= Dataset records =
□ □ □ □ □

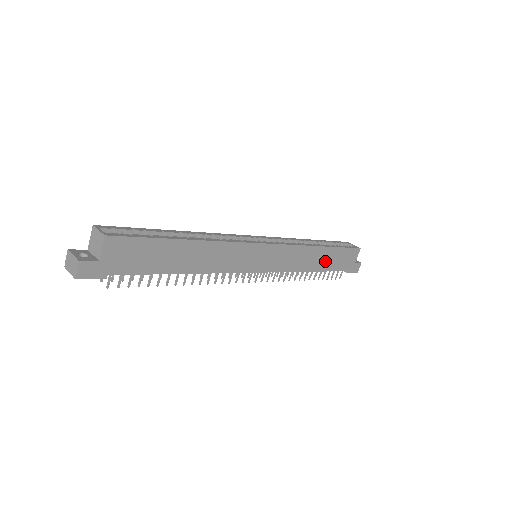
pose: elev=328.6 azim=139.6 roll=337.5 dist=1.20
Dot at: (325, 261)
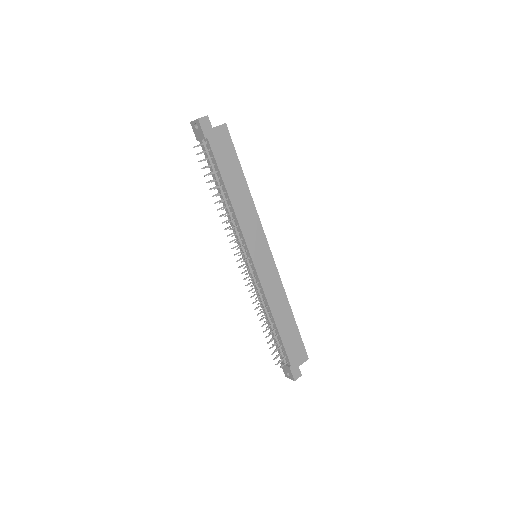
Dot at: (285, 326)
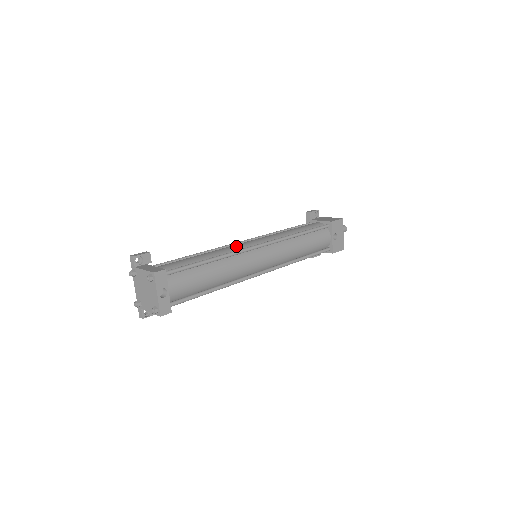
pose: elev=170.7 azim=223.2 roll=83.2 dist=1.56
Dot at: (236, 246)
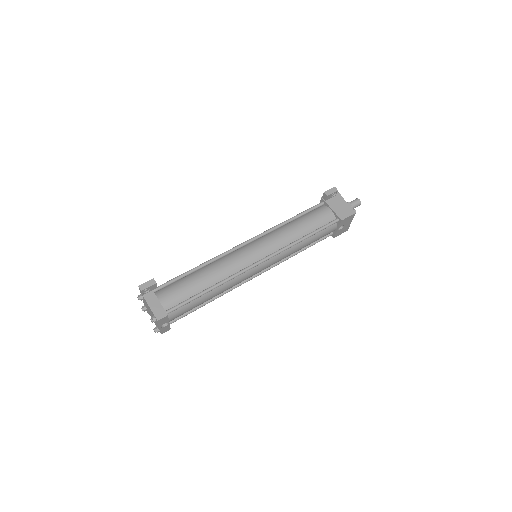
Dot at: (237, 262)
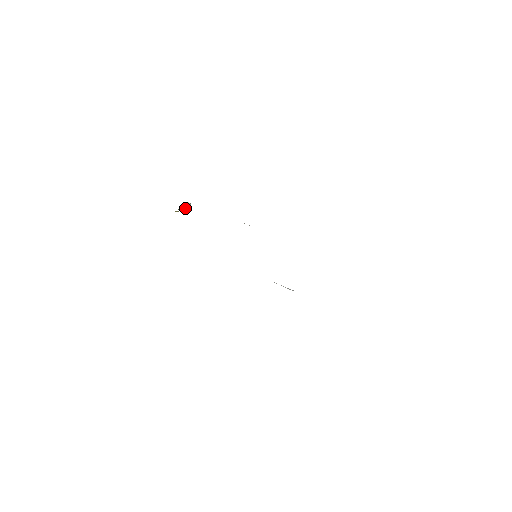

□ □ □ □ □

= Exercise prompt =
Repeat every line of the listing above word for word, leaving out the pictures.

= Written solution =
pose: elev=328.6 azim=139.6 roll=337.5 dist=1.20
Dot at: (325, 261)
Dot at: (285, 326)
pose: elev=170.7 azim=223.2 roll=83.2 dist=1.56
Dot at: (236, 246)
Dot at: (237, 262)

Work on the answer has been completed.